Mevcut dosya için davalı hakkında esnaf-tacir araştırması yapıldığı, davalı taraf faaliyetinin VUK 177. madde sınırları belirtilen hadleri aşmadığı ve işletme hesabına göre defter tuttuğunun anlaşılması karşısında ——– Hukuk Dairesinin — tarih ve ——- tarih ——— karar sayılı ilamlarında ve çok sayıda benzer ilamlarda da vurgulandığı üzere; bir davanın Ticaret Mahkemelerinde görülebilmesi için açılan davanın mutlak veya nispi ticari davalardan olması gerekmektedir. Mutlak ticari davalar 6102 sayılı TTK’nın 4. maddesi uyarınca TTK’da düzenlenmiş olan bütün hususlardan doğan davalar ile TTK’nın 4. Maddesinde belirtilen özel kanunlardaki davalardır. Nispi ticari davalar ise her iki tarafın tacir olduğu ve dava konusu uyuşmazlığın her iki tarafın ticari işletmesi ile ilgili olduğu davalardır. 6335 Sayılı yasanın 2. maddesi ile 6102 Sayılı TTK’nın 5. maddesinin 3 ve 4 nolu fıkraları değiştirilerek Ticaret Mahkemeleri ile Asliye Hukuk Mahkemeleri arasındaki iş bölümü ilişkisi görev ilişkisine dönüştürülmüştür. 6100 Sayılı Hukuk Usulü Muhakemeleri Kanununun Görevin Belirlenmesi ve Niteliği başlıklı 1. maddesi gereğince görev kamu düzenindendir. Yine HMK’nın 114/1-c maddesi uyarınca görev, dava şartlarından olup, HMK.’nın 115/1 maddesi uyarınca yargılamanın her aşamasında re’sen dikkate alınır.
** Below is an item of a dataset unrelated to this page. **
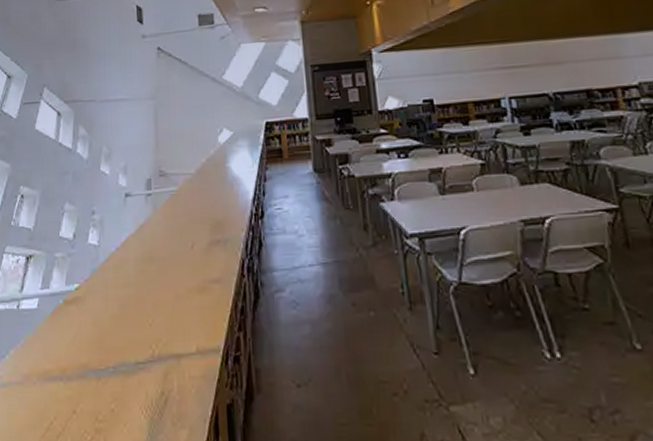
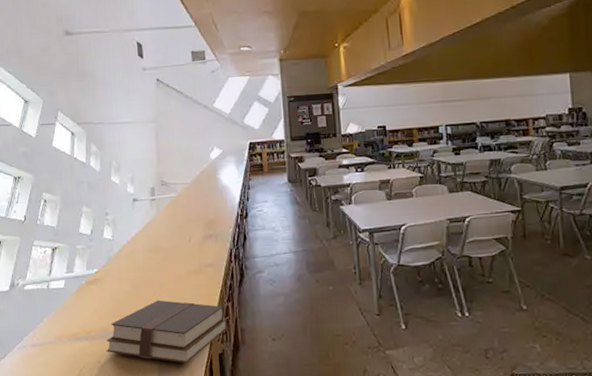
bible: none [84,326,239,417] -> present [106,300,228,364]

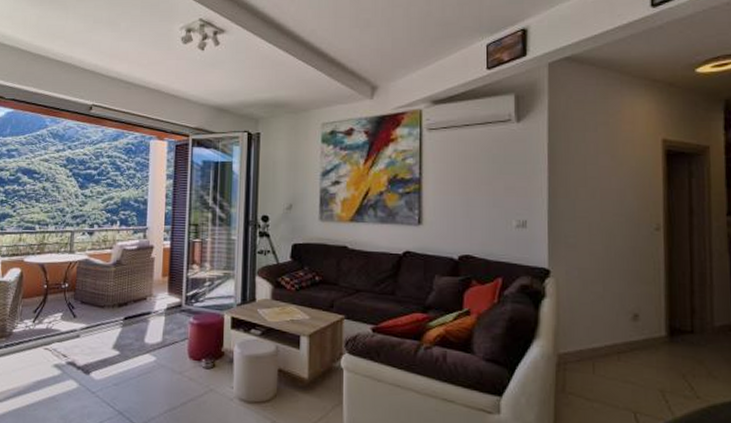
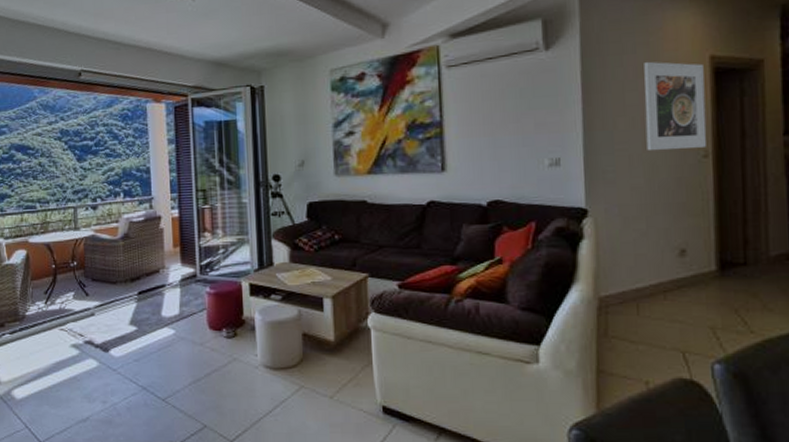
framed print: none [603,141,659,221] -> present [644,62,707,151]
Davalı tacir olmadığından, ortada her iki tarafın ticari işletmesi ile ilgili nispi ticari dava da yoktur.
Emsal nitelikteki —————–sayılı kararında da; “Mahkemece, toplanan delillere göre, davalının basit usulde işletme hesabı defteri tuttuğu ve tacir olmadığı gerekçesiyle davanın görev yönünden reddine, ——–Asliye Hukuk Mahkemelerinin görevli olduğuna karar verilmiş, hüküm davacı vekili tarafından temyiz edilmiştir. Dosyadaki yazılara kararın dayandığı delillerle gerektirici sebeplere göre, davacı. vekilinin yerinde görülmeyen bütün temyiz itirazlarının reddiyle usul ve kanuna uygun bulunan hükmün ONANMASINA” karar verilmiştir.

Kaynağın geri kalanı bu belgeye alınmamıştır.